Hi Laurent,
On Tue, Apr 08, 2014 at 02:50:38PM +0200, Laurent Pinchart wrote:
> I agree with you, the two levels are already present, but there's still rough
> edges that we need to soften.
>
> The ARM DMA API implementation requires someone to create the VA space
> mapping
> by calling arm_iommu_create_mapping() and attach devices to mappings by
> calling arm_iommu_attach_device().
Who is "someone" in this case?
> This must only be performed for devices that use the DMA API, devices
> that manage their IOMMU directly will call to the IOMMU API directly.
>
> One obvious possibility is to call those functions in the IOMMU bus masters
> device drivers. This is pretty easy, but makes the drivers IOMMU-aware (which
> I'd like to avoid) and doesn't allow multiple bus masters to share a VA space
> mapping. Another possibility is to place the calls in the IOMMU drivers. This
> has the advantage of removing any IOMMU knowledge from bus masters device
> drivers and allowing multiple bus masters per IOMMU, but makes IOMMU
> management by the DMA API unconditional.
Why does that make IOMMU management by the DMA API unconditional? On x86
it works this way: The IOMMU drivers create DMA-API mappings for the
devices by default. So any driver can use the DMA-API just
out-of-the-box without being aware of an IOMMU. If the driver wants to
deal with the IOMMU directly, it creates its own iommu-domain and
attaches the device to it. The device uses the drivers domain then and
not the DMA-API domain setup by the IOMMU driver. On iommu-detach the
device is assigned back to its DMA-API domain.

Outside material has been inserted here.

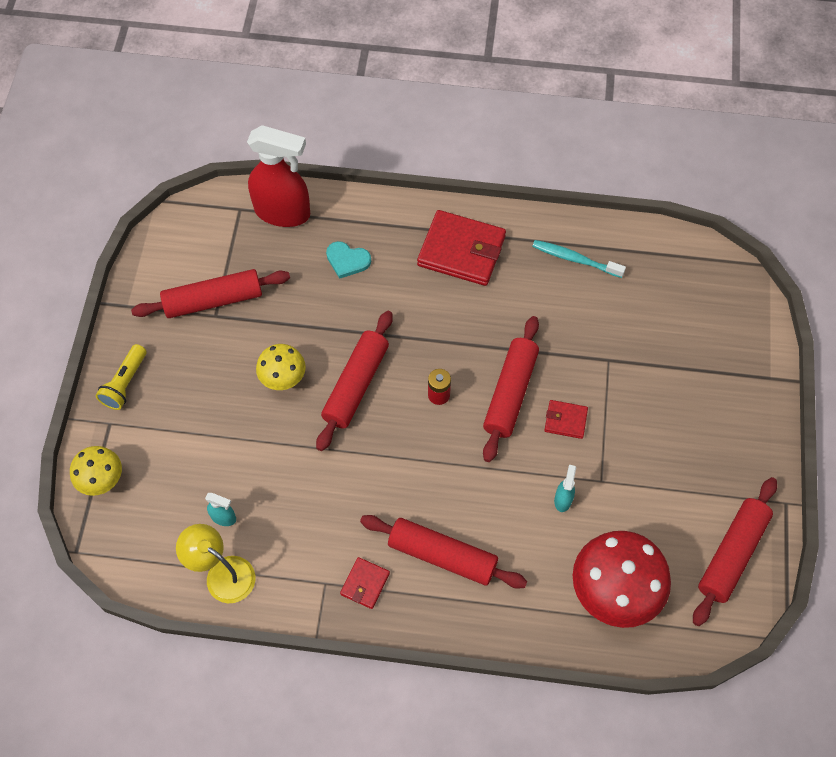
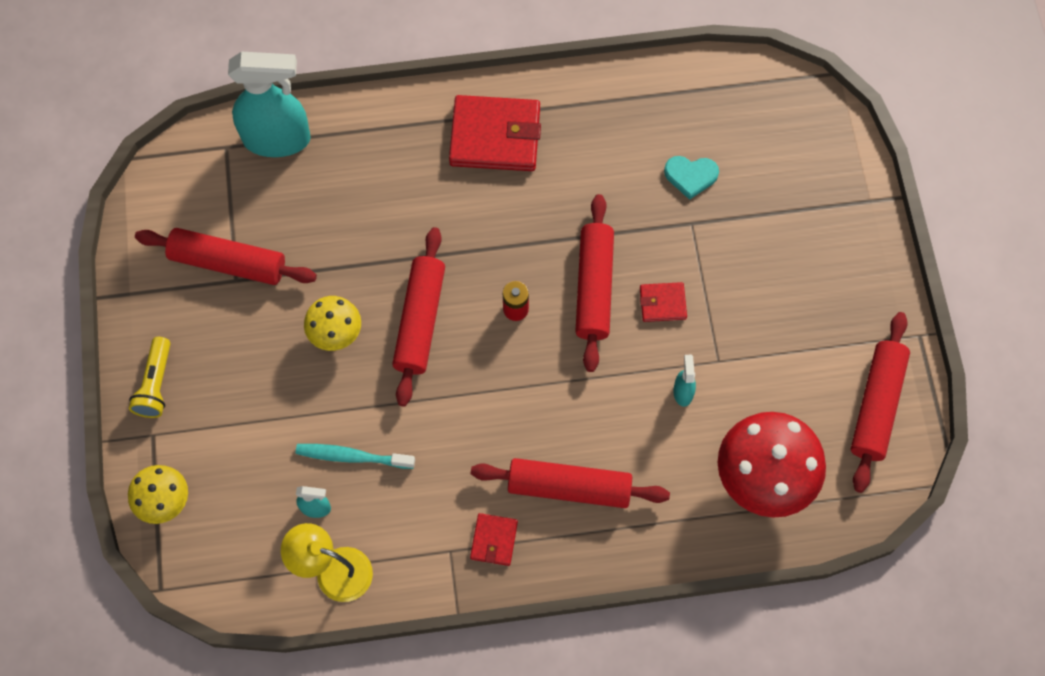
camera: 15 degrees left, 5 degrees up
(213, 300) = (228, 263): red rolling pin -> red rolling pin turned 45 degrees clockwise
(283, 212) = (278, 139): red spray bottle -> turquoise spray bottle
(347, 260) = (368, 179): turquoise heart -> turquoise heart (690, 176)
(575, 259) = (624, 116): turquoise toothbrush -> turquoise toothbrush (352, 456)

> > The way this works on x86 is that a device driver can use the DMA-API per
> > default. If it wants to use the IOMMU-API it has to allocate a domain and
> > add the device it handles to this domain (it can't use DMA-API anymore
> > then).
>
> Are drivers supposed to reimplement the DMA API internally in that case?
Usually not, but possible. Device drivers use the IOMMU-API when they
want to control the io-addresses themselves. This is the case for VFIO
for example, where a given range from a process address space is mapped
into a device address space. In those cases the device driver usally
does not need to implement its own address allocator.